> Task requirements
Write out every record exactly as it appears. Skip the pictures.

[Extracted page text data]
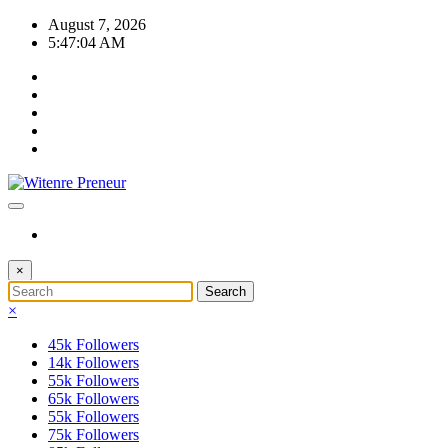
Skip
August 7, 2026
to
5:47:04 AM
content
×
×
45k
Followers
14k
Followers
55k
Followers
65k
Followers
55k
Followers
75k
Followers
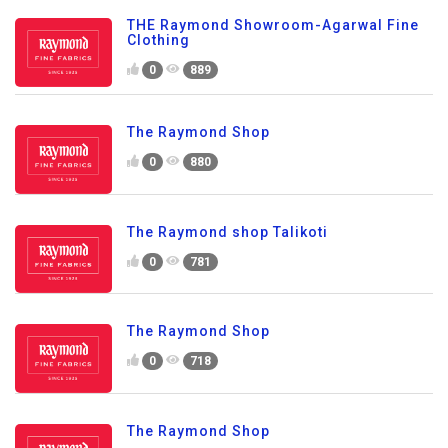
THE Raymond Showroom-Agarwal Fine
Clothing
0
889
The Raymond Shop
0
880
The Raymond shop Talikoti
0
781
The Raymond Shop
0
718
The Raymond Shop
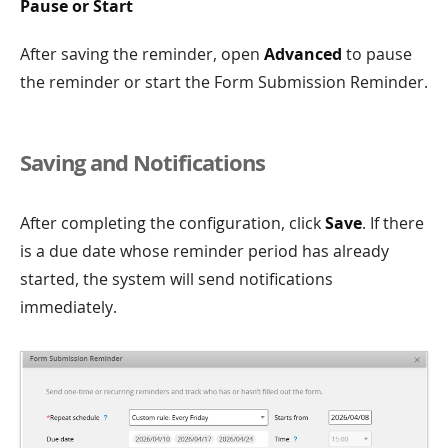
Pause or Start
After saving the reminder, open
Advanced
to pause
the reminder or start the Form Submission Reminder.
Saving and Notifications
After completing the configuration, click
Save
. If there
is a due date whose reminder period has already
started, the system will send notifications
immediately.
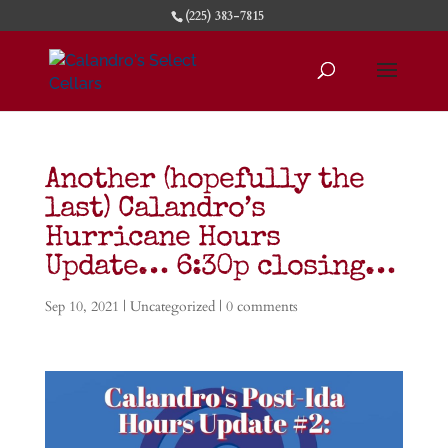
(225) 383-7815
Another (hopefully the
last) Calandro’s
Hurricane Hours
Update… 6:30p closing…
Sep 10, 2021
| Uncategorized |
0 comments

> Output
Skip
August 7, 2026
to
5:47:04 AM
content
×
×
45k
Followers
14k
Followers
55k
Followers
65k
Followers
55k
Followers
75k
Followers
THE Raymond Showroom-Agarwal Fine
Clothing
0
889
The Raymond Shop
0
880
The Raymond shop Talikoti
0
781
The Raymond Shop
0
718
The Raymond Shop
Pause or Start
After saving the reminder, open
Advanced
to pause
the reminder or start the Form Submission Reminder.
Saving and Notifications
After completing the configuration, click
Save
. If there
is a due date whose reminder period has already
started, the system will send notifications
immediately.
(225) 383-7815
Another (hopefully the
last) Calandro’s
Hurricane Hours
Update… 6:30p closing…
Sep 10, 2021
| Uncategorized |
0 comments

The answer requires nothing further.